Below are the instructions on how to request your medical records. The request form can be accessed using the link below. We will make every attempt to provide the records in the time frame requested but no later than 30 days. There may be a minimal charge for producing copies of medical records as allowed by The State of Kansas.

  • We need at minimum your name, date of birth, and address filled out at the top of the form in order to release medical records. All section of this authorization must be completed to be valid in accordance with 42 CFR Parts 160 and 164.

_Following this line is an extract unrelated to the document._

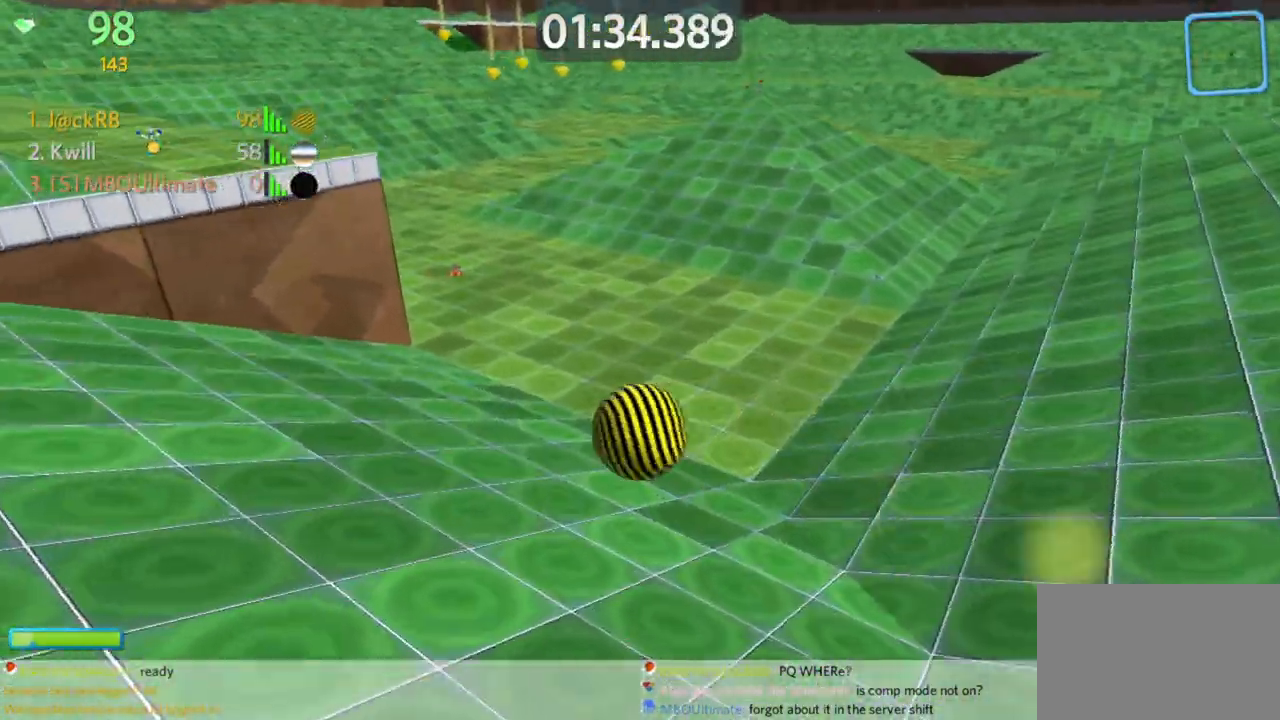
{"keys": ["w"], "mouse": [], "events": [[33, "d", "up"], [183, "d", "down"], [450, "d", "up"]]}
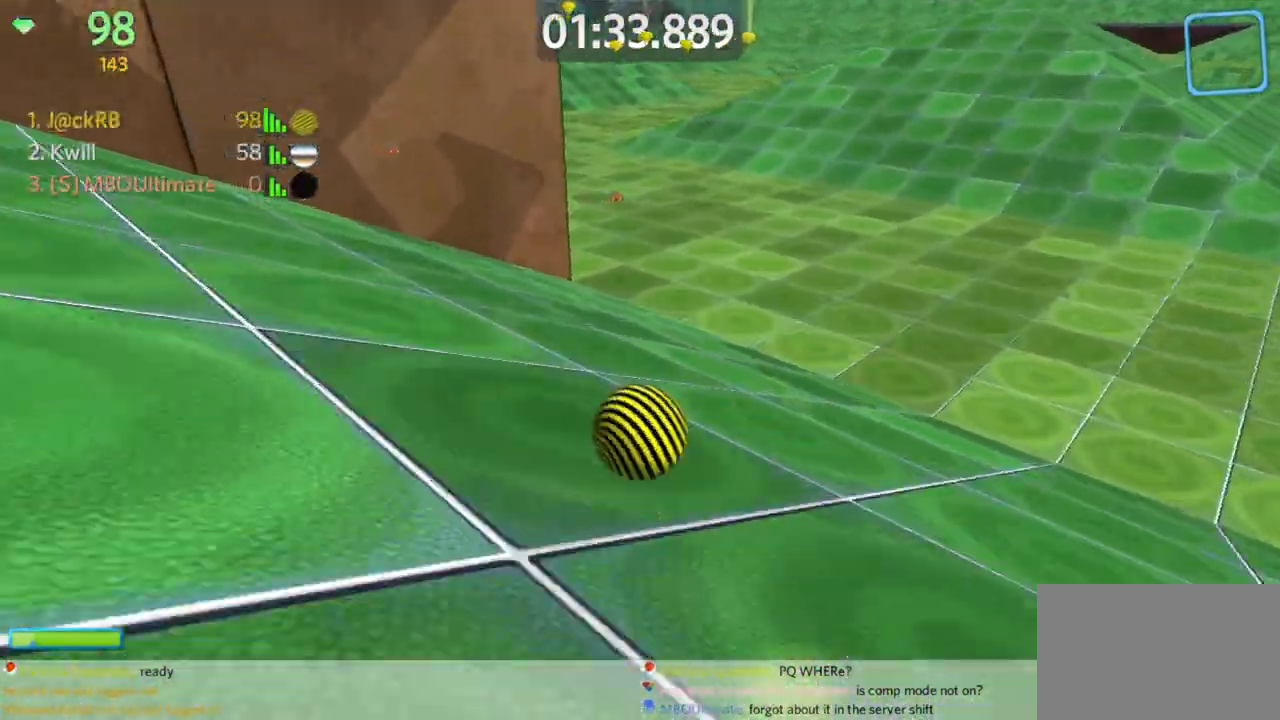
{"keys": ["a", "w"], "mouse": [], "events": [[333, "space", "down"], [417, "a", "down"], [467, "space", "up"]]}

  • Fill out the “release to” section allowing us to release medical records if it’s going another provider or entity. Please be specific with the individual or office’s name, address, phone number, and fax number to send the records to. Please be specific on how you want record released (fax, mail, or emailed)
  • If the records are being released to yourself then just put “Self” in the “release to” section.
  • Information that you would like to be provided should be as detailed as possible. For example please give a general time frame, date range, surgery date, or type of procedure that your wanting records from. Please provide the specific types of documents that your provider is looking for (i.e. operative reports, progress notes, test results, ect.)
  • Please physically sign the document, date it, scan it, and email to medicalrecords@apskc.com or fax it to (913)451-5000. A handwritten signature and date is required. If a scanner or fax machine is not available a good quality photo of the document may be accepted for emailed requests.
  • If signed by a patient’s authorized representative, supporting legal documentation must accompany this authorization from.